Validation with models
The real power shows up when you define the shape of your data using Pydantic models. FastAPI uses them to validate input and to document your API:
from pydantic import BaseModel
class Expense(BaseModel):
title: str
amount: float
category: str | None = None
@app.post("/expenses")
def create_expense(expense: Expense):
# `expense` is already validated and typed here
saved = save_to_db(expense)
return {"id": saved.id}
If a client sends a missing field or the wrong type, FastAPI rejects the request with a helpful error automatically. You spend your time on logic, not on hand-writing validation.
Async when it helps
For endpoints that wait on I/O — a database, another API, an LLM call — declare them async and use await, so the server can handle other requests while yours waits:
@app.get("/summary")
async def summary():
data = await fetch_from_db() # non-blocking
return {"summary": data}
Use async for I/O-bound work; plain def is perfectly fine for simple, fast handlers.
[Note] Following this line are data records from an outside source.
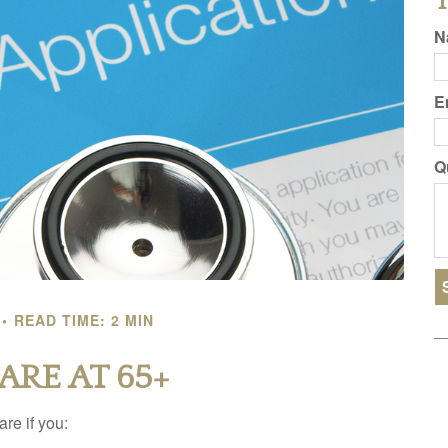
T
N
E
Q
READ TIME: 2 MIN
ARE AT 65+
re if you: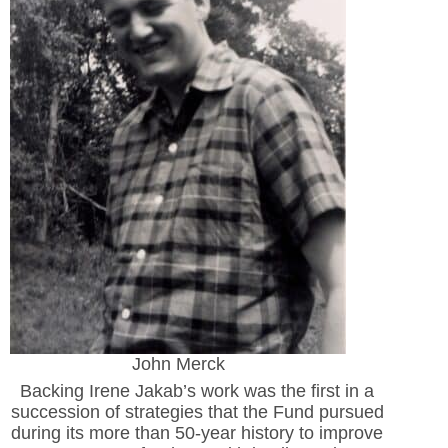
John Merck
Backing Irene Jakab’s work was the first in a
succession of strategies that the Fund pursued
during its more than 50-year history to improve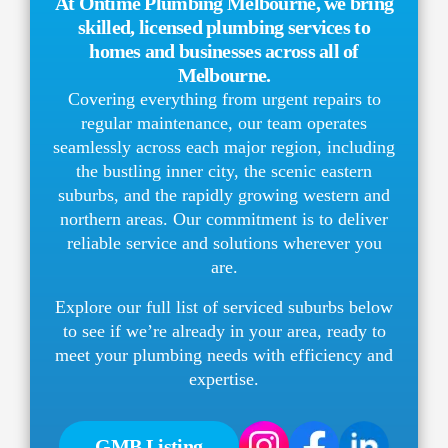
At Ontime Plumbing Melbourne, we bring
skilled, licensed plumbing services to
homes and businesses across all of
Melbourne.
Covering everything from urgent repairs to
regular maintenance, our team operates
seamlessly across each major region, including
the bustling inner city, the scenic eastern
suburbs, and the rapidly growing western and
northern areas. Our commitment is to deliver
reliable service and solutions wherever you
are.
Explore our full list of serviced suburbs below
to see if we’re already in your area, ready to
meet your plumbing needs with efficiency and
expertise.
GMB Listing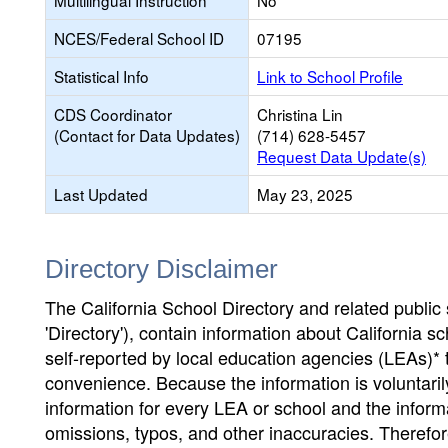
Multilingual Instruction
No
NCES/Federal School ID
07195
Statistical Info
Link to School Profile
CDS Coordinator
Christina Lin
(Contact for Data Updates)
(714) 628-5457
Request Data Update(s)
Last Updated
May 23, 2025
Directory Disclaimer
The California School Directory and related public sc
'Directory'), contain information about California sch
self-reported by local education agencies (LEAs)* 
convenience. Because the information is voluntarily
information for every LEA or school and the informa
omissions, typos, and other inaccuracies. Therefore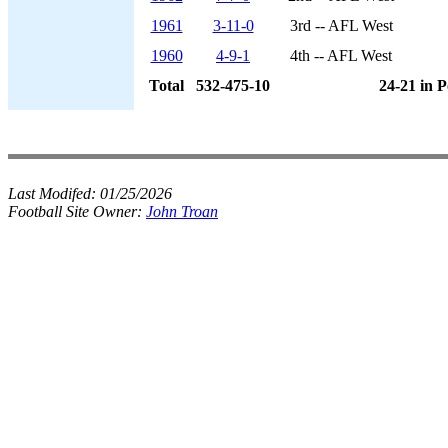
1961
3-11-0
3rd -- AFL West
1960
4-9-1
4th -- AFL West
Total
532-475-10
24-21 in P
Last Modifed:
01/25/2026
Football Site Owner:
John Troan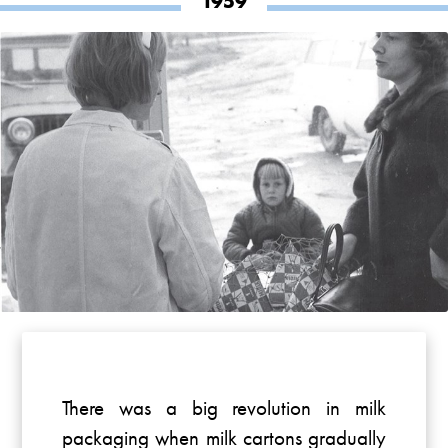
1959
There was a big revolution in milk
packaging when milk cartons gradually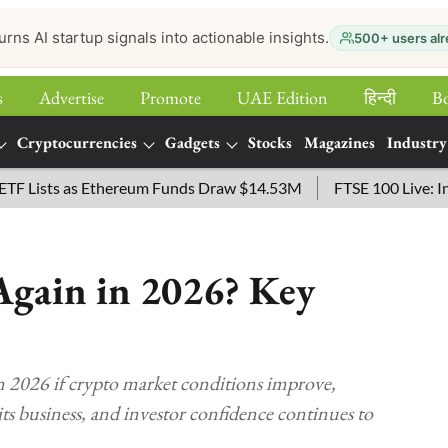
urns AI startup signals into actionable insights.
500+ users alr
s
Advertise
Promote
UAE Edition
हिन्‍दी
B
Cryptocurrencies
Gadgets
Stocks
Magazines
Industry
sts as Ethereum Funds Draw $14.53M
FTSE 100 Live: Index O
gain in 2026? Key
in 2026 if crypto market conditions improve,
ts business, and investor confidence continues to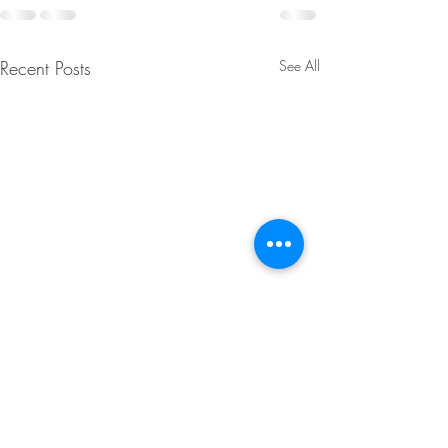
Recent Posts
See All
Don't put slow, blocking calls inside an async function — that stalls the whole event loop.
Structure it before it sprawls
A single main.py is great for a demo and painful for a real app. As soon as you have more than a handful of endpoints, organize:
- Routers — group related endpoints (
expenses,users) into separate modules and include them in the app. - Schemas — keep your Pydantic models together, separate from your route logic.
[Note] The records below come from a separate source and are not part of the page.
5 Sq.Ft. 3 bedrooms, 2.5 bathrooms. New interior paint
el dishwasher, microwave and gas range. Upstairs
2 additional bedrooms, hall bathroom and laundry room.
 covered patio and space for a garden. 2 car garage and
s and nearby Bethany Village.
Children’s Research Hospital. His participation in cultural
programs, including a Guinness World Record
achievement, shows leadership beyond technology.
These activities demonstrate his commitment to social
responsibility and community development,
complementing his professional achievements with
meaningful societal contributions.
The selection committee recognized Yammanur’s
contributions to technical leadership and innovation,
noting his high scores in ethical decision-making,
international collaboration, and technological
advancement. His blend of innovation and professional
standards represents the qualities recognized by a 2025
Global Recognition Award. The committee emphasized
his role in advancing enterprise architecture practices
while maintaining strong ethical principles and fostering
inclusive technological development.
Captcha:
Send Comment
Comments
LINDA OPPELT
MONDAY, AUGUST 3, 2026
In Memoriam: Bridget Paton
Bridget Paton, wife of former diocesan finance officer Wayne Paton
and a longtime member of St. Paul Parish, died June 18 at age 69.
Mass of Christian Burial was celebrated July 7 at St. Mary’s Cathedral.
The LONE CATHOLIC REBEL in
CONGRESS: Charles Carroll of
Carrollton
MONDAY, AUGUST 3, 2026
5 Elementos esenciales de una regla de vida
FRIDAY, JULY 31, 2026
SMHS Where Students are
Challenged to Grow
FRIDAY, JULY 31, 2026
- Services — put business logic in its own layer, so routes stay thin and logic stays testable.
- Dependencies — use FastAPI's dependency injection for shared concerns like database sessions and authentication.
This separation keeps each file small and makes the project easy to navigate months later.
Don't skip these
A few things that separate a toy from a shippable API:
- Authentication. Protect endpoints that need it. FastAPI's dependency system makes it clean to require a valid token on protected routes.
- Error handling. Return meaningful HTTP status codes and consistent error bodies your client can rely on.
- Environment configuration. Keep secrets (database URLs, API keys) in environment variables, never in code.
- CORS. If a browser app calls your API, configure Cross-Origin Resource Sharing correctly or requests will be blocked.
- Tests. FastAPI has a built-in test client — write tests for your endpoints early; they pay for themselves quickly.
Summary
FastAPI lets you build a modern Python backend quickly without sacrificing rigor: type hints give you automatic validation and documentation, and async support keeps it efficient under load. Start with simple typed endpoints, model your data with Pydantic, use async for I/O-bound work, and organize into routers, schemas, and services before the code sprawls. Add authentication, sensible error handling, and tests, and you've got a backend that's pleasant to build on and safe to grow.